My salary has not kept up with inflation over the last 15 years. The industry I am in, which is not related to tech, has undergone massive consolidation leading to 2-3% raises some years and no raises other years.
Hourly wage for all private sector workers is up +32% since Dec 2019 ($37.54 vs $28.38)[1]. For non-management workers +35% ($32.31 in May 2026 vs $23.85 in Dec 2019)[2].
I'd say almost no one gets a 30%+ increase staying in the same company. There was a short period between 2019 and ~2022 when tech was hiring like crazy and you could just hop from job to job for huge increases every 6 months to a year.
The problem is that is now over, and so wages are back to being suppressed again.

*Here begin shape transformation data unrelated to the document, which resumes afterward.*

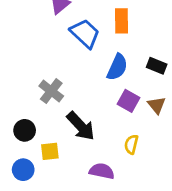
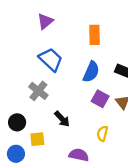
blue trapezoid: (85, 33) -> (51, 59), moved
black arrow: (81, 126) -> (62, 119), size x0.7

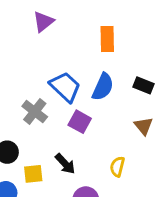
blue trapezoid: (51, 59) -> (65, 87), moved
purple square: (100, 99) -> (80, 122), moved
black arrow: (62, 119) -> (65, 164), moved

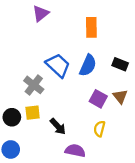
purple square: (80, 122) -> (98, 99), moved
yellow square: (33, 174) -> (33, 113), moved

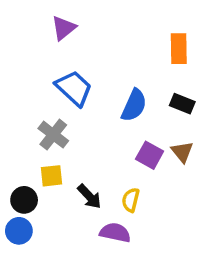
orange rectangle: (91, 27) -> (179, 49), moved
blue trapezoid: (58, 65) -> (74, 88), moved
black circle: (12, 117) -> (24, 200), moved
yellow semicircle: (99, 129) -> (131, 200), moved

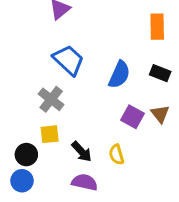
yellow semicircle: (131, 200) -> (117, 155), turned -30
purple semicircle: (115, 233) -> (85, 182), moved

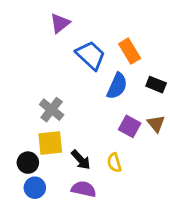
orange rectangle: (157, 27) -> (130, 51), moved, turned -30
blue trapezoid: (69, 60) -> (91, 55), moved
yellow square: (50, 134) -> (50, 143), size x1.4
blue circle: (22, 181) -> (35, 188), moved

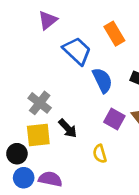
orange rectangle: (130, 51) -> (114, 34), moved
blue semicircle: (117, 86) -> (102, 80), turned -50
black arrow: (81, 160) -> (68, 128), moved
purple semicircle: (84, 189) -> (50, 179), moved

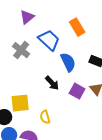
gray cross: (40, 103) -> (21, 50), moved
black arrow: (68, 128) -> (52, 83), moved
yellow semicircle: (100, 154) -> (45, 117), moved

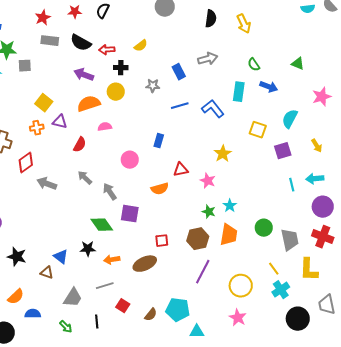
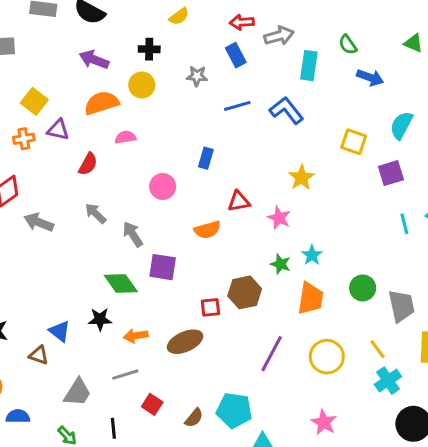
red arrow: (107, 50) -> (242, 22), moved
cyan rectangle: (239, 92) -> (309, 66), moved
brown hexagon: (198, 239) -> (245, 292), moved
yellow circle: (241, 286) -> (327, 357), moved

The only thing I want to spend a bunch of extra money on is a nice property and making twice the money would not get me there in what I consider a reasonable amount of time. I'm also not interested in going on an extra two fancy vacations per year or a nicer car. I'm plenty content to read, cook, learn, and enjoy the arts.
If the first 1x covers all your spending, what else are you going do with the other 1x? Invest it in even more investments to produce more income that you already cannot spend? That turns into what is essentially working for free. Why bother?
That turns into working hard so you or your descendants can eventually own the world. Jeff Bezos did it. Elon Musk did it. Bill Gates did it. If any of today's billionaires stopped when they had enough money, we wouldn't be talking about them.
Except all of the above settled for 1x, quitting their jobs (where they had one) to pursue their personal dreams. It so happens that their dreams also turned into something valuable, but that's secondary. They would have never been able to seek out their dream or turn that dream into something valuable had they accepted 2x.
The logical point here doesn't make much sense to me otherwise.